SALT LAKE CITY -- Illegal immigrants would be allowed to live and work in Utah as long as they registered with the state under a proposal by a Democratic state lawmaker.
Sen. Luz Robles, of Salt Lake City, introduced a proposal Tuesday that would direct the governor to seek a waiver from the federal government for the creation of a pilot program that would require illegal immigrants residing in Utah to obtain a permit card.
"We're not granting immigration status to anybody," Robles said. "We know they're here, they're already part of our communities. We just want to account for them, screen them and make sure we know who they are and where they came from."
Illegal immigrants already living in Utah for at least 18 months who registered with the state, paid a fee and passed a criminal background check would be allowed to get a job in Utah as long as their employers signed up for the program.
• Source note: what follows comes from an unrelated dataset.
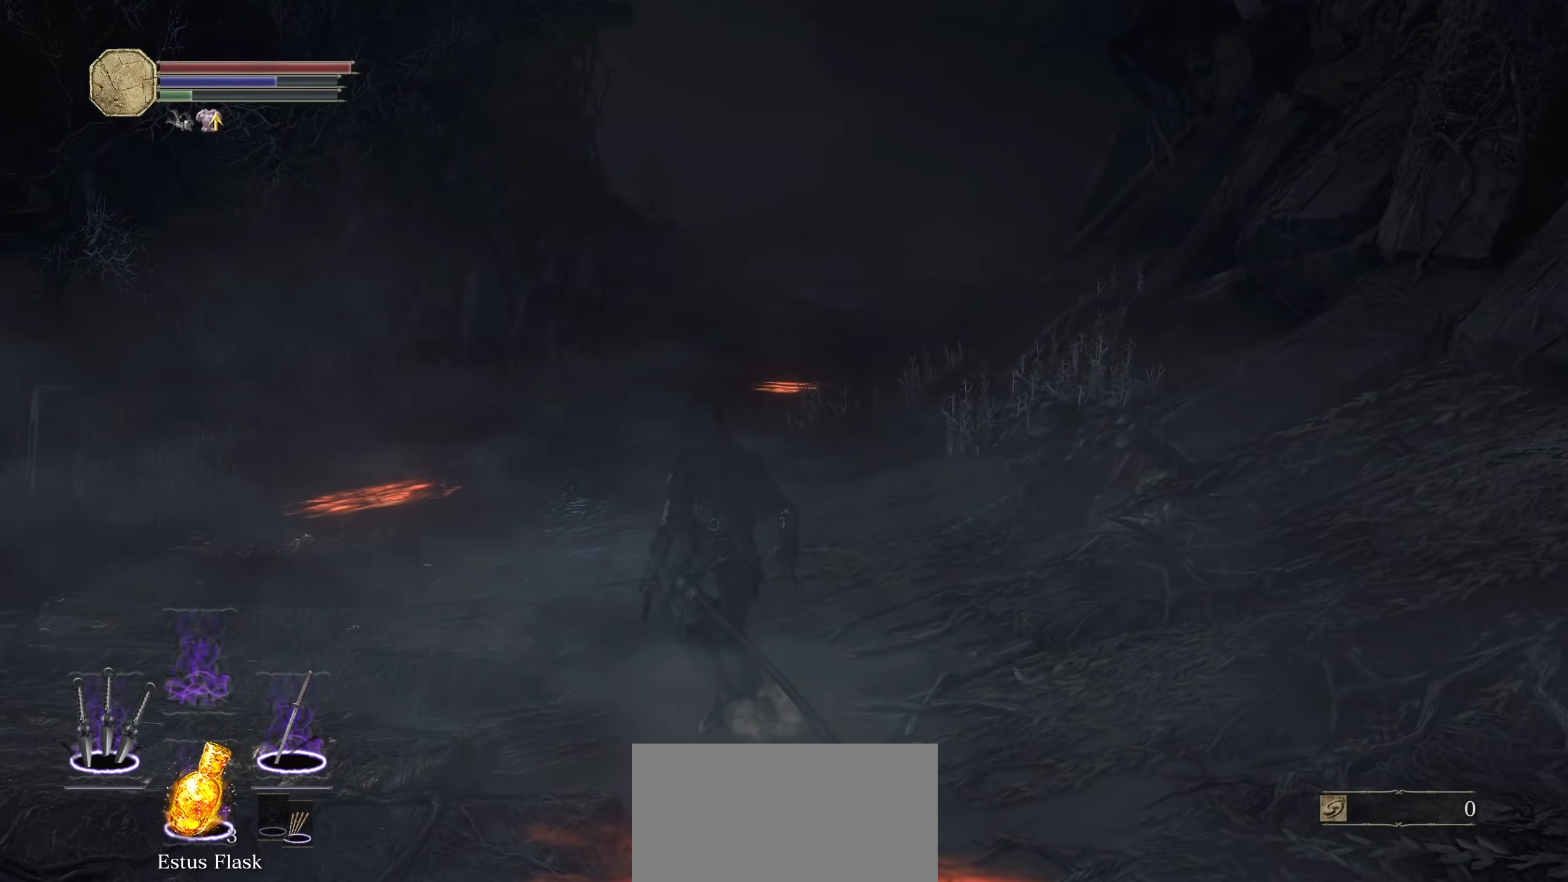
{"buttons": [], "left_stick": "up", "right_stick": "center", "events": [[220, "left_stick", "up"]]}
New residents who are illegal immigrants wouldn't be allowed to get a permit unless they already had a job lined up for them. They would also be required to pass an English and civics test within one year of receiving their permit.
The different permits would require renewal every 18 months to two years. Those with revoked or expired permits would be required to leave the state and would be reported to federal immigration officials.
The proposal is backed by the conservative Sutherland Institute and is seen as an alternative to an Arizona-style enforcement bill being sponsored by Republican Rep. Stephen Sandstrom, of Orem.
Sandstrom's bill includes a requirement that police, while enforcing other laws, question people's immigration status if officers have reasonable suspicion they're in the country illegally.
Arizona's law also requires police to question people only when they're enforcing another law. But unlike Arizona's law, Sandstrom's bill specifies that passengers in a vehicle can be questioned about their status only if an officer has reasonable suspicion they may be involved in the smuggling or transportation of illegal immigrants.
Robles' proposal, which isn't finalized yet, would also require law enforcement officials to check to see if someone has a permit to be in the state. Those who don't have a permit or a photographic document would have their pictures and fingerprints taken, which would be entered into a state database.
"You'll either proudly carry an accountability card or you won't. If you do, you're welcome among us. If you don't, you're not welcome among us. It's that simple," said Paul Mero, president of the Sutherland Institute.
The Legislature convenes in January.